Hamas, pro-al Qaeda group clash in Gaza, 16 killed

GAZA, (Reuters) – Islamist radicals from a pan-Arab  group defied the Hamas rulers of Gaza yesterday by declaring an  “Islamic emirate”, prompting clashes that killed 16 gunmen.

Although Jund Ansar Allah (“Warriors of God”) rallied only a  few hundred men for an event at a Gaza mosque, it marked a clear  challenge to Hamas’s nationalist brand of Palestinian Islam by  groups espousing a pan-Arab militancy aligned with al Qaeda.

It was followed by clashes between Hamas policemen and  supporters of the leader of the movement in the southern town of  Rafah, near the Egyptian border.

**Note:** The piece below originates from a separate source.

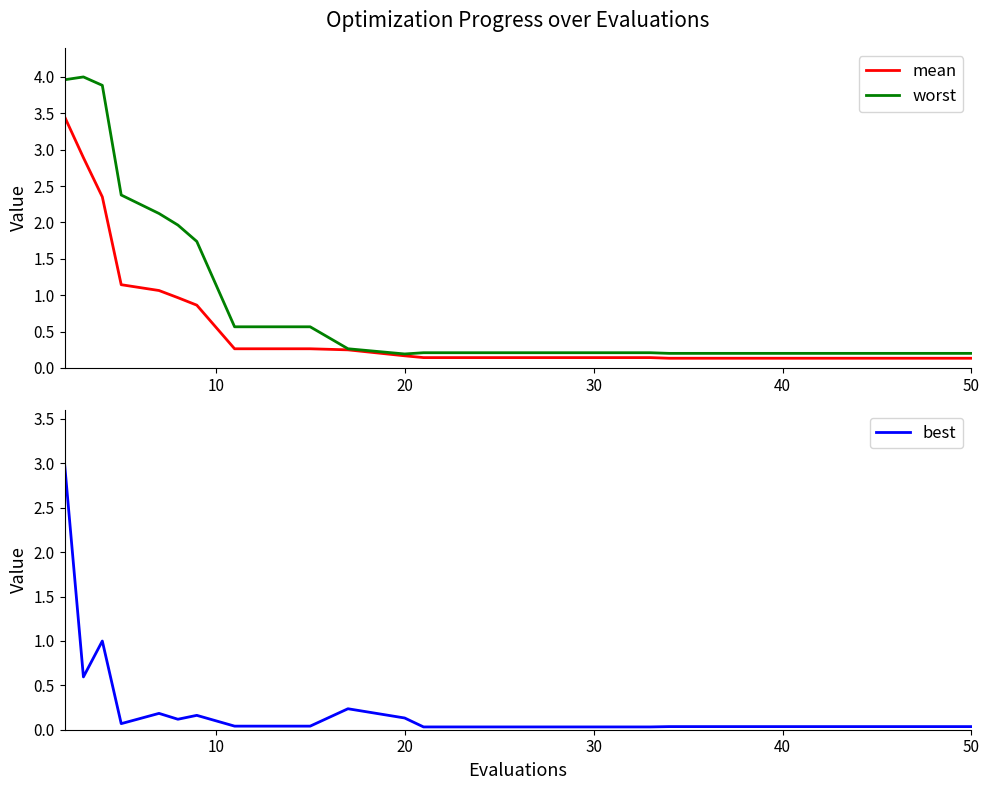

What is the maximum value for worst?

4.0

Medical workers said 16 gunmen, including at least three  Hamas policemen, were killed and about 85 people injured.
Hamas said its gunmen stormed the movement’s stronghold,  including the mosque where Abdel-Latif Moussa — known to  followers by the al Qaeda-style nom de guerre Abu al-Nour  al-Maqdessi — had announced before weekly prayers the start of  theocratic rule in the Gaza Strip, starting at Rafah.
Hamas also stormed Moussa’s house but did not find him.

“We declare the birth of the Islamic Emirate,” said  Maqdessi, a heavily-bearded, middle-aged cleric in a red robe  who was guarded by four black-clad, masked men with assault  rifles. One wore what appeared to be an explosive suicide belt.

An audience of several hundred men filled the mosque with  cheers and shouts. Al Qaeda uses the historical term “emirate”  to mean clerical rule across the Islamic world.

Ismail Haniyeh, who heads Gaza’s Hamas government, denied in  his sermon yesterday that any non-Palestinian gunmen were in the  territory, as alleged by Israel which says veterans of wars in  Iraq and Afghanistan have taken up residence.

“Such groups do not exist on the soil of the Gaza Strip …  there are no fighters in Gaza except Gazan fighters,” he said.
Such “Zionist propaganda” from Israel was designed to turn  the world against Hamas, he said.

Hamas official Sami Abu Zuhri called Maqdessi’s speech  “wrong thinking” and the Interior Ministry said he was “mad”.
His group announced its presence in Gaza two months ago  after three of its members were killed in a border raid on an  Israeli base in which gunmen rode on horseback.

Outside the mosque yesterday, nearly 100 of the group’s  masked fighters in Pakistani-style dress, and with long hair in  a style believed to imitate the Prophet Mohammad, carried  automatic weapons and rocket-propelled grenade launchers.